§ What is required: What is needed is an exact transcription of the line containing "right knee: (121, 290)" and every line after it through the end of the entries below, with no pictures.

━━━━━ Provided records ━━━━━

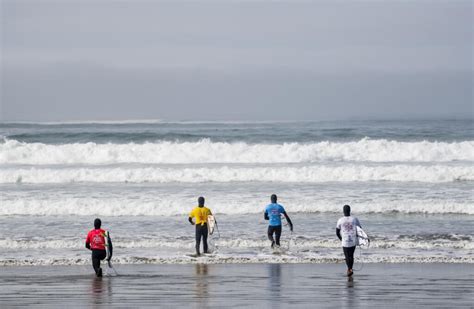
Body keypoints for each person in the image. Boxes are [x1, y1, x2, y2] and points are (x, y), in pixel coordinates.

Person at [336, 205, 362, 277]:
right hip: (353, 240)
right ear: (350, 210)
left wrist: (341, 239)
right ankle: (350, 269)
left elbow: (337, 232)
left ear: (343, 211)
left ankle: (349, 269)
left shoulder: (340, 220)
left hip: (345, 241)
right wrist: (360, 239)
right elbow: (360, 229)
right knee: (351, 256)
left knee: (347, 256)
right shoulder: (355, 219)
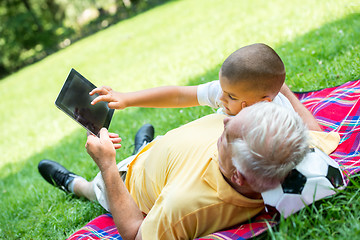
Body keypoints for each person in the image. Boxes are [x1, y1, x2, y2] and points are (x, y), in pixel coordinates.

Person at [39, 102, 310, 240]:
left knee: (96, 188)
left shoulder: (184, 205)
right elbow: (316, 135)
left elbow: (135, 233)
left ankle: (72, 183)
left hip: (129, 181)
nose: (226, 119)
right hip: (161, 158)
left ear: (238, 176)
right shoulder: (284, 144)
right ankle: (142, 146)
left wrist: (107, 164)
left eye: (229, 132)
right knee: (146, 149)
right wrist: (281, 89)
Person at [89, 43, 322, 131]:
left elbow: (316, 138)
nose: (220, 97)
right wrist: (128, 99)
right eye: (222, 88)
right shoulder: (228, 92)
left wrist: (286, 92)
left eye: (230, 96)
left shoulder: (277, 121)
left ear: (261, 103)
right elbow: (179, 96)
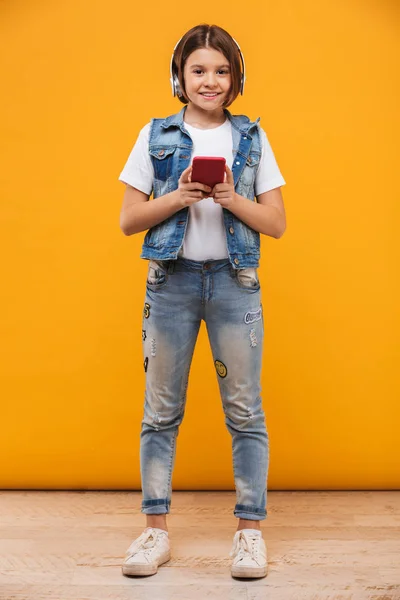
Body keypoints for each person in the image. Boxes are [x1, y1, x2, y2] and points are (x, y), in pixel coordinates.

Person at [117, 23, 286, 579]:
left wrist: (232, 199)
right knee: (160, 410)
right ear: (180, 76)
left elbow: (277, 224)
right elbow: (127, 220)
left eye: (221, 70)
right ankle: (154, 533)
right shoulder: (155, 135)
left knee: (245, 410)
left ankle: (249, 534)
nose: (209, 80)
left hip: (235, 284)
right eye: (198, 70)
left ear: (235, 78)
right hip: (172, 283)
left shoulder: (253, 139)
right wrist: (177, 197)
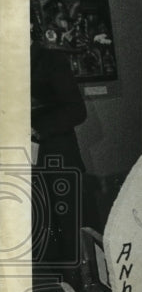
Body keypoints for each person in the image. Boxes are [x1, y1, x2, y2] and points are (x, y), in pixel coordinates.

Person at [30, 35, 94, 276]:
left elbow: (77, 110)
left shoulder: (51, 60)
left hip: (59, 158)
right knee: (43, 229)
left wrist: (37, 129)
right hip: (30, 163)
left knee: (70, 230)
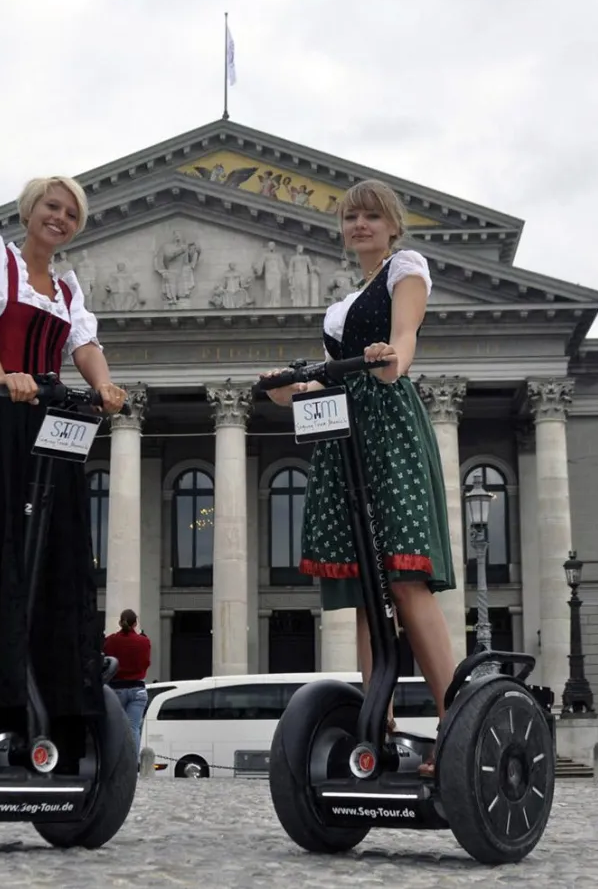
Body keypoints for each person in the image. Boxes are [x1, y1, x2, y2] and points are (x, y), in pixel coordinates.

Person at [0, 175, 128, 772]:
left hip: (53, 419)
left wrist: (103, 384)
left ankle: (58, 707)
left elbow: (83, 346)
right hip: (5, 413)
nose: (60, 218)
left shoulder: (67, 285)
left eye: (71, 213)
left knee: (59, 553)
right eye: (52, 206)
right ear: (29, 211)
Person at [263, 178, 456, 777]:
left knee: (403, 579)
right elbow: (326, 384)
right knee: (371, 595)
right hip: (345, 436)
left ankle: (456, 716)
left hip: (388, 428)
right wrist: (284, 388)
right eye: (351, 219)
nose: (360, 226)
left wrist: (392, 358)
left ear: (392, 225)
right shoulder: (341, 306)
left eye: (371, 217)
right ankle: (381, 724)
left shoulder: (407, 267)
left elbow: (404, 340)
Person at [103, 609, 151, 762]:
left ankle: (113, 760)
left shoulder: (110, 641)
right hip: (137, 689)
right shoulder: (144, 641)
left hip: (116, 689)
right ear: (135, 623)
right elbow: (146, 663)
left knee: (115, 728)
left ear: (119, 622)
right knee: (133, 729)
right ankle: (131, 762)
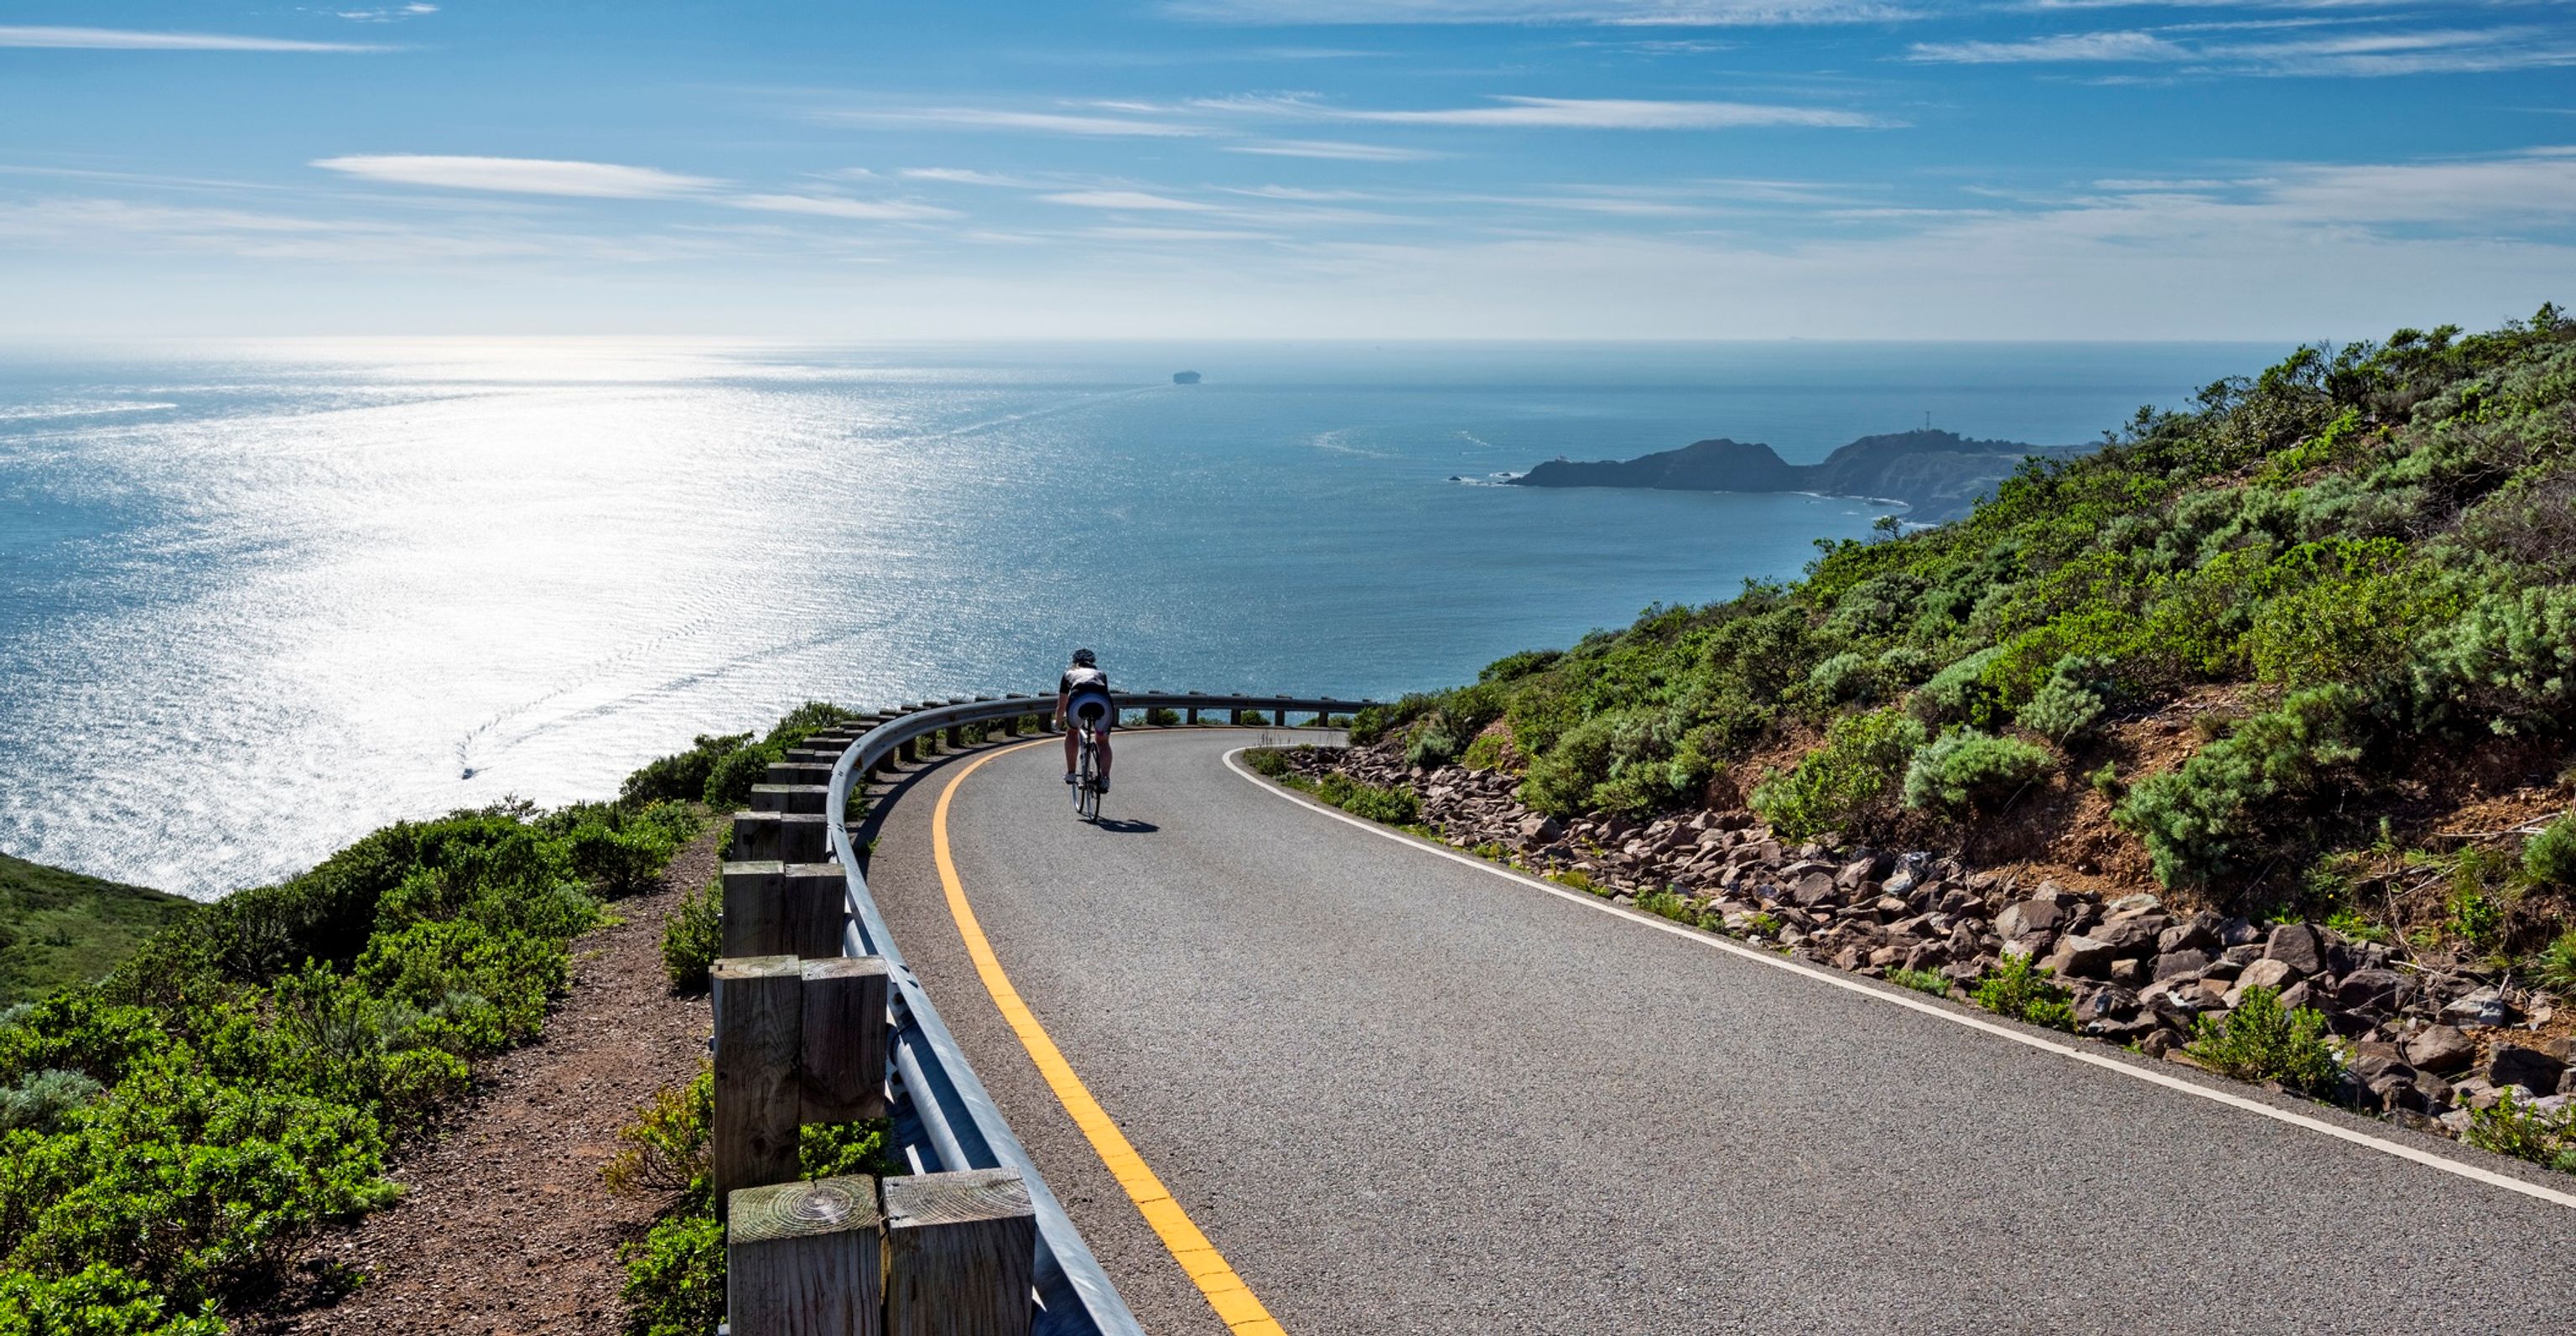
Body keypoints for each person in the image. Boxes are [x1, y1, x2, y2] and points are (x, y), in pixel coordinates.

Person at [1056, 647, 1113, 793]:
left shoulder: (1069, 674)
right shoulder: (1101, 674)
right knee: (1103, 741)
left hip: (1079, 702)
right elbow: (1106, 693)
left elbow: (1061, 706)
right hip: (1102, 703)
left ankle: (1071, 773)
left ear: (1075, 662)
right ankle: (1105, 779)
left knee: (1072, 733)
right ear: (1093, 663)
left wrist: (1057, 723)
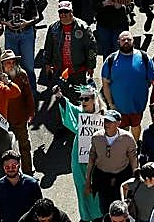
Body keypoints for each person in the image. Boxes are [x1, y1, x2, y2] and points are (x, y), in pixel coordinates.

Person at [57, 86, 108, 222]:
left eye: (86, 99)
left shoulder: (104, 116)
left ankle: (98, 215)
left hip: (98, 161)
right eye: (81, 99)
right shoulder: (80, 113)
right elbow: (69, 110)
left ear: (94, 99)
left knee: (97, 188)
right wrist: (60, 97)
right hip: (80, 159)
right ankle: (85, 217)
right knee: (82, 188)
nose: (83, 101)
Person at [101, 31, 154, 140]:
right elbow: (105, 83)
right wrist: (110, 103)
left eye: (129, 39)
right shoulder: (111, 60)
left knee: (136, 126)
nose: (126, 42)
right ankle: (123, 149)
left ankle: (135, 146)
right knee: (120, 129)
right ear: (119, 42)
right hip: (118, 107)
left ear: (133, 41)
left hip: (138, 106)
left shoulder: (144, 58)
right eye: (123, 40)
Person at [85, 111, 137, 214]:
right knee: (104, 208)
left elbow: (133, 159)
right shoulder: (96, 137)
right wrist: (88, 182)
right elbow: (91, 160)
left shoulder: (127, 138)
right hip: (102, 178)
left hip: (122, 177)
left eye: (110, 121)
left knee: (121, 208)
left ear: (118, 123)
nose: (106, 124)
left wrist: (135, 179)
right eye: (105, 121)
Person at [0, 151, 43, 222]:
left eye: (13, 166)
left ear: (19, 164)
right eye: (7, 167)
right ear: (3, 167)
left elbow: (40, 209)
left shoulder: (32, 183)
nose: (10, 169)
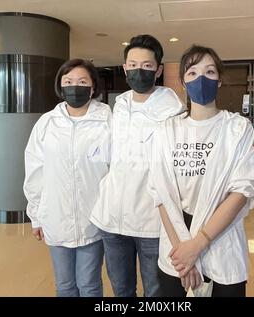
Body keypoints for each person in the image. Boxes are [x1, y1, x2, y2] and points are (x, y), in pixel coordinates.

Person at [148, 45, 254, 297]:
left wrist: (198, 245)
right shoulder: (166, 130)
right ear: (182, 82)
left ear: (219, 80)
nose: (201, 78)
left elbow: (242, 190)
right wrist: (184, 252)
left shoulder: (237, 129)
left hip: (220, 239)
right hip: (175, 245)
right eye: (192, 73)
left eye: (209, 71)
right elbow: (160, 193)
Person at [89, 34, 185, 297]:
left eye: (146, 66)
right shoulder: (118, 106)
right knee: (121, 290)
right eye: (132, 65)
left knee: (155, 291)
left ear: (158, 70)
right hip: (113, 218)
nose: (138, 71)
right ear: (124, 68)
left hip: (152, 221)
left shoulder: (172, 110)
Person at [23, 59, 112, 297]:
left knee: (90, 285)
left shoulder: (107, 121)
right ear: (61, 87)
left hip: (93, 219)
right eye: (68, 82)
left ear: (93, 87)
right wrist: (36, 215)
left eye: (82, 81)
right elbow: (35, 171)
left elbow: (116, 170)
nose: (75, 86)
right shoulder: (47, 124)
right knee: (64, 286)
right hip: (56, 218)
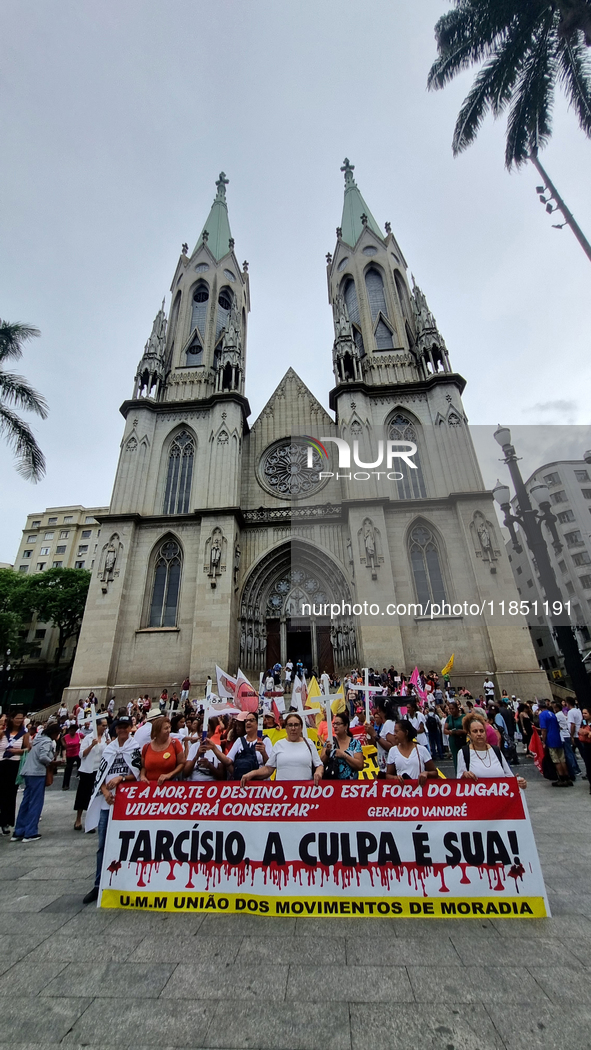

━━━━━

§ Answer to this problem:
right knee: (121, 290)
right eye: (132, 65)
left knee: (155, 291)
left ear: (158, 70)
right hip: (113, 218)
nose: (138, 71)
right ear: (124, 68)
left hip: (152, 221)
left shoulder: (172, 110)
Person at [23, 59, 112, 297]:
left knee: (90, 285)
left shoulder: (107, 121)
right ear: (61, 87)
left hip: (93, 219)
right eye: (68, 82)
left ear: (93, 87)
right wrist: (36, 215)
left eye: (82, 81)
right elbow: (35, 171)
left elbow: (116, 170)
nose: (75, 86)
right shoulder: (47, 124)
right knee: (64, 286)
right hip: (56, 218)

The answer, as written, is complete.